How will US Circuit Breaker Policy Affect Asia’s Markets?
The May 6 “Flash Crash” as the US has dubbed it has raised the probability that a carefully defined set of circuit breaker rules will be implemented across all equity and futures trading venues across America. While the exact cause of the 6 minute sell off is not known with certainty and is still being investigated it is believed that, in part, incongruent safety measures across the US exchanges were to blame. “We continue to believe that the market disruption of May 6 was exacerbated by disparate trading rules and conventions across the exchanges,” said Mary Schapiro Chairman of the Securities and Exchange Commission in a statement released May 18. It has been proposed that when a security moves 10 percent in either direction over a 5 minute period that trading be halted for 5 minutes across all trading venues.
But how will this affect Asia’s markets whose regulators and practitioners have had the advantage of observation? The notion of halting trading during volatile periods is nothing new to Asia. In fact, the Bombay Stock Exchange (BSE) on Tuesday, March 9, 1993 was the first exchange to ever implement a trading halt when the benchmark SENSEX lost 5% of its value. Most of Asia’s bourses have implemented some kind of circuit breaker policy. The Stock Exchange of Thailand has a two tiered policy. If the SET50 index falls by 10% from the previous day’s close, all trading in listed securities will be halted for 30 minutes. In the second stage if the SET50 index falls by 20% from the previous day’s close (i.e., another 10%), trading in all listed securities will be halted for one hour. Bursa Malaysia has a three tiered trading halt rule of 10%, 15% and 20%. The Japanese market, TSE and OSE, have a circuit breaker policy depending on the theoretical price of their respective indices. Different levels trigger at different price changes and trading is suspended for 15 minutes. The Singapore Exchange has a 7.5% circuit breaker rule then a 12.5% limit.

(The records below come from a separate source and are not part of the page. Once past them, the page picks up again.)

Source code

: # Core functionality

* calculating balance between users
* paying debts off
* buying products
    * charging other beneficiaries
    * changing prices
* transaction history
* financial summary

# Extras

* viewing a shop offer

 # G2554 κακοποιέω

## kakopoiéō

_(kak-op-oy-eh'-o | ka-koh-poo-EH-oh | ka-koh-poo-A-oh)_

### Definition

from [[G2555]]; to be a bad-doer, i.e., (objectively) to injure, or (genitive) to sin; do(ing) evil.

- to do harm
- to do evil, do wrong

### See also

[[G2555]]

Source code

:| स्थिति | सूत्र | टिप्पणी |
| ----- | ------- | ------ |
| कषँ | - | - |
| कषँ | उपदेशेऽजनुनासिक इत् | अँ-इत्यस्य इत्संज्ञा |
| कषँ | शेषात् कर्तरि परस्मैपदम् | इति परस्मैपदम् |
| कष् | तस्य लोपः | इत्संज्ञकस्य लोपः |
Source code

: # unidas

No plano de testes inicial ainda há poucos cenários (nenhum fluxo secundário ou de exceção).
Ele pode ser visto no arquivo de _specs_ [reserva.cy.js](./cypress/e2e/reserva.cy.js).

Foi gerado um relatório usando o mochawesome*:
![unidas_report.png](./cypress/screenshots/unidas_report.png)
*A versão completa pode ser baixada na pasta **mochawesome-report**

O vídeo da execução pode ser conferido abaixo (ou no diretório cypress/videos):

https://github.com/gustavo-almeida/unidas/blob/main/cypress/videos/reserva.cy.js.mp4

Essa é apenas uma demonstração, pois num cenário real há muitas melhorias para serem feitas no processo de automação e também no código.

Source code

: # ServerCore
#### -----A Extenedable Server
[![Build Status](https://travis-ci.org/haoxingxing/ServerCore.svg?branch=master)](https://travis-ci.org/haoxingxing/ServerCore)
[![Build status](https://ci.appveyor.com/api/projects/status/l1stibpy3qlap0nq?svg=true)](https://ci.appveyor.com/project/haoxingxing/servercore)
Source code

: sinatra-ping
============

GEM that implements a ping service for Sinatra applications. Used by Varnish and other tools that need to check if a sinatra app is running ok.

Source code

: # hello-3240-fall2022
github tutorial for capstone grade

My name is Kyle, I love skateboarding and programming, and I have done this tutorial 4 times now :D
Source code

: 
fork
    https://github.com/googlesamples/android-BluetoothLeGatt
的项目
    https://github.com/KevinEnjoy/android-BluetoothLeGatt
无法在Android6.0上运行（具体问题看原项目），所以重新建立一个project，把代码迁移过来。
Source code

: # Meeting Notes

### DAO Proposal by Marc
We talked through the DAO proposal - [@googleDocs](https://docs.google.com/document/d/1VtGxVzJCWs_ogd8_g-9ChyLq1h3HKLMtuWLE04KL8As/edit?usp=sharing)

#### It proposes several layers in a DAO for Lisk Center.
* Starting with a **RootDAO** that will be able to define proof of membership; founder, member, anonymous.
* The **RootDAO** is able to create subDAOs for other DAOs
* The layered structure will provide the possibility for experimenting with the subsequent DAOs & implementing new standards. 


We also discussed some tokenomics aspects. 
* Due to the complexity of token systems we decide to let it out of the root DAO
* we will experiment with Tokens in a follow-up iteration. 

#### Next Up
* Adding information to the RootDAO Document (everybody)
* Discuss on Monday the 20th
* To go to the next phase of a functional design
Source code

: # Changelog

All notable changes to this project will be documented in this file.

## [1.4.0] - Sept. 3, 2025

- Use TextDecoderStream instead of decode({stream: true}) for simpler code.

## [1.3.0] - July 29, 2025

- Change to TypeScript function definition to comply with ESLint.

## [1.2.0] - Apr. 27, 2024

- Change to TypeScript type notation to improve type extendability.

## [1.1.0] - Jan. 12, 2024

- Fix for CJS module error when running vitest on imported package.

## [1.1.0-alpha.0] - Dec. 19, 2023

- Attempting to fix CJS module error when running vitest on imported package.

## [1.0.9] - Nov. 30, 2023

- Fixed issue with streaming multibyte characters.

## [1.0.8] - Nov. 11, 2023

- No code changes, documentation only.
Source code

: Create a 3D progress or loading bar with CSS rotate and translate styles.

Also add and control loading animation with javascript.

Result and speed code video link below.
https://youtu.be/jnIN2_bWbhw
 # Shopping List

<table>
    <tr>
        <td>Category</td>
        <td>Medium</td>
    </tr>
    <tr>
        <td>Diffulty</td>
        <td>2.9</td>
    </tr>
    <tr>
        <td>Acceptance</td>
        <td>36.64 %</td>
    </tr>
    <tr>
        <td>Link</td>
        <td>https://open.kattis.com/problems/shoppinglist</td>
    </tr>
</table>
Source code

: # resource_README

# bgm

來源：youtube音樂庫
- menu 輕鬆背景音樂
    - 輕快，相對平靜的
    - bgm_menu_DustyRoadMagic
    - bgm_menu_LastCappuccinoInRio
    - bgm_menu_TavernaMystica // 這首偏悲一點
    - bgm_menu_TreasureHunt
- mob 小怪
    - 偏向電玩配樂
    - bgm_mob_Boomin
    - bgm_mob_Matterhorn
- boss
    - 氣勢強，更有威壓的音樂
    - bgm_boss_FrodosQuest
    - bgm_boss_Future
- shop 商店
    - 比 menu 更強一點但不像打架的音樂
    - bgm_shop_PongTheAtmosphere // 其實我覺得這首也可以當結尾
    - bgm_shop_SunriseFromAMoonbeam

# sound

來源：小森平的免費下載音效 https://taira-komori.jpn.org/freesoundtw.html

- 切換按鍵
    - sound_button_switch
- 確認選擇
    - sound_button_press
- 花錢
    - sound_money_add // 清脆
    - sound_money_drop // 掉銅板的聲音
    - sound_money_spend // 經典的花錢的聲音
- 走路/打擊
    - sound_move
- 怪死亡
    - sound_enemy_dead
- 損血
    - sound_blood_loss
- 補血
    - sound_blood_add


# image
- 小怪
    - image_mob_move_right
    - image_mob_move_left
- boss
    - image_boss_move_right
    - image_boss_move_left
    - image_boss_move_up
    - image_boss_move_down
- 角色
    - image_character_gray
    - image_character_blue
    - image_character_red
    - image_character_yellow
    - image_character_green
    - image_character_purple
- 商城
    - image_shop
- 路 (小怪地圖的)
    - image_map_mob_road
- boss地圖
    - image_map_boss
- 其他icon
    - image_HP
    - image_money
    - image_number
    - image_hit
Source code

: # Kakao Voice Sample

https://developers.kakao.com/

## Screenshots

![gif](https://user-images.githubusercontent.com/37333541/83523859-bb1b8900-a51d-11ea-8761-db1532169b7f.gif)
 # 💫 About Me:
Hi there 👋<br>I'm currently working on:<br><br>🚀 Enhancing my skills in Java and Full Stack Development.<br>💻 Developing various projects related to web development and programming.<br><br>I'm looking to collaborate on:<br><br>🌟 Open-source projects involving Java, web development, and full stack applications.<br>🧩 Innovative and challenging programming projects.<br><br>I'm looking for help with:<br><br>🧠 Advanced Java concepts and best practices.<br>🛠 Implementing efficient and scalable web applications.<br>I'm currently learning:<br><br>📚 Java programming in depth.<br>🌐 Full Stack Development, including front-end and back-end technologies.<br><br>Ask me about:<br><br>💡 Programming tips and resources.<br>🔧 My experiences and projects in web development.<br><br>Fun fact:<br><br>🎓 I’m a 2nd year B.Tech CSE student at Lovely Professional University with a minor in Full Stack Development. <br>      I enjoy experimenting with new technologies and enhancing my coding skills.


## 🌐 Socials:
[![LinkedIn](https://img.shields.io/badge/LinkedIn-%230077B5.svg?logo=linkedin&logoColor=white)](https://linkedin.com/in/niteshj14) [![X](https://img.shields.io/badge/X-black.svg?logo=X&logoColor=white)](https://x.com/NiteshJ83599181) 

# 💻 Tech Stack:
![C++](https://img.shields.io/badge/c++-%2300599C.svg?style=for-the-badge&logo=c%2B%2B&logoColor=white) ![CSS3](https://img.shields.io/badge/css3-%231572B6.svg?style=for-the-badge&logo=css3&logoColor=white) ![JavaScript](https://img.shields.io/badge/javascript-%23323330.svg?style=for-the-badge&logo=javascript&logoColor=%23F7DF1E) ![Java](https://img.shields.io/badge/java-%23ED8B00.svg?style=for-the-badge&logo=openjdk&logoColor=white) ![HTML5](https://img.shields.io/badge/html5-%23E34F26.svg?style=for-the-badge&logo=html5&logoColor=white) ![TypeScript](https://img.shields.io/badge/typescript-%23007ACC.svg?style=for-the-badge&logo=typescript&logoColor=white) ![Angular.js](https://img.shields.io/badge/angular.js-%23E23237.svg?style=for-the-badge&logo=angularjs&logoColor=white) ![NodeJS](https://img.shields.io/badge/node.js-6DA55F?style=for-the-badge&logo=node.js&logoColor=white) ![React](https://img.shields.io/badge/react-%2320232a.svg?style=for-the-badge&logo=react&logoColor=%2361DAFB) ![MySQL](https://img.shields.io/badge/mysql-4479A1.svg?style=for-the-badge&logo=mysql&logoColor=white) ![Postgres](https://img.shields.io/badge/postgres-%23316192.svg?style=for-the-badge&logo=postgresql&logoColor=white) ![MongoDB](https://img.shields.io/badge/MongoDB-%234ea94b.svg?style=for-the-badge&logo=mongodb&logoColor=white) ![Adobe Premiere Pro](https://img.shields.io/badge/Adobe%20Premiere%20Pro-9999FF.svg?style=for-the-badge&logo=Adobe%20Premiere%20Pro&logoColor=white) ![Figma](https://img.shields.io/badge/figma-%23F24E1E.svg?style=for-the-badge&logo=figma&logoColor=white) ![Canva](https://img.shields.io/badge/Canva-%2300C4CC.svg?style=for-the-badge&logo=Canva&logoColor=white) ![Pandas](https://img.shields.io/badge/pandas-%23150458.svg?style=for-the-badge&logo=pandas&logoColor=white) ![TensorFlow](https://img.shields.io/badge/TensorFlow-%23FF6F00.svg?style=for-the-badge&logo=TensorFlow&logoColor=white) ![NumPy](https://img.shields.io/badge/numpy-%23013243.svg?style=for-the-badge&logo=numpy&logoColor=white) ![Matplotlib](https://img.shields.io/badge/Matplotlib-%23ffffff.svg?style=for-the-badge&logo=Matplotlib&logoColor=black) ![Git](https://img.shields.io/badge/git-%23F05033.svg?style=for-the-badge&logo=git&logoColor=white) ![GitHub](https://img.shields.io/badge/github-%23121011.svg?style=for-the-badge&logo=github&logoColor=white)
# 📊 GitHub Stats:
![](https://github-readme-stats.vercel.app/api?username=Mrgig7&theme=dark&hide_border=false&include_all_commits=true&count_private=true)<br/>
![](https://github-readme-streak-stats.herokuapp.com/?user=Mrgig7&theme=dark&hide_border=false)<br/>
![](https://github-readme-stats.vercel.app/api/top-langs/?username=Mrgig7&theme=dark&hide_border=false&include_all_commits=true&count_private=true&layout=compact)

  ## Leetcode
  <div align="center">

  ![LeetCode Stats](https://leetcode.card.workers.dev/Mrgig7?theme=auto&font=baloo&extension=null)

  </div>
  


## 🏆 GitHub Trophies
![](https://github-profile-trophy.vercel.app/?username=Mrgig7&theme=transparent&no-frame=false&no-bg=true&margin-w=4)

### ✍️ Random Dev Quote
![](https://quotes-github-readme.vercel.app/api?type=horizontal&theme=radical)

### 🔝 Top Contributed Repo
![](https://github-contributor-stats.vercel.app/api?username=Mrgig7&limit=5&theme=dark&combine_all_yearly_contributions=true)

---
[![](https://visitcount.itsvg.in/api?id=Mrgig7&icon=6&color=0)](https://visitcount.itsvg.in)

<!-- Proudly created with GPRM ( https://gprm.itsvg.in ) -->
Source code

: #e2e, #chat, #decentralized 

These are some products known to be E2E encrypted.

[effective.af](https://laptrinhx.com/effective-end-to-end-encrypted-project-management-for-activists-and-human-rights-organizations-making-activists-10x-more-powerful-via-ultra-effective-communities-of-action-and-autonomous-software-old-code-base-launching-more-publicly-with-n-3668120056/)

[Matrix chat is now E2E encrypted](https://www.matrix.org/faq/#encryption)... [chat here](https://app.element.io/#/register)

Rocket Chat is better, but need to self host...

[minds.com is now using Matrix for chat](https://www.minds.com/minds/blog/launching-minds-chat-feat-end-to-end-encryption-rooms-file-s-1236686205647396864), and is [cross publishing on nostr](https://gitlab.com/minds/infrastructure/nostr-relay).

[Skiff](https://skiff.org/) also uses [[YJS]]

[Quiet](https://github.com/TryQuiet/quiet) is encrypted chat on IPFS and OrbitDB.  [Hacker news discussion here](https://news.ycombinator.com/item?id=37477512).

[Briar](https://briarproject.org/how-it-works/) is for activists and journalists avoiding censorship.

There are 2 exchanges that don’t have any specific guidelines and they are the Australian Securities Exchange (ASX) and the Hong Kong Exchange. The ASX does have the power to halt trading at its discretion, however. It is perhaps these 2 exchanges that will be most affected by the ruling coming out of the US. Largely retail markets whose regulators strive ardently to protect its investors from unscrupulous trading practices could feel pressure if nothing is done especially if a large sell off wipes out a portion of the local wealth. Finger pointing will ensue and questions raised as to why the regulators haven’t done everything they can to protect the little guy. The Hong Kong government caved to public sentiment on the Lehman Mini Bond fiasco returning a large portion of the money lost by investors. I think they will want to avoid the public outcry and nip this issue in the bud before it happens.
The US plans to implement their circuit breaker rules on December 10, 2010 on a pilot basis and maybe by then the ASX and HKEX will have something more concrete for its exchanges and investing public.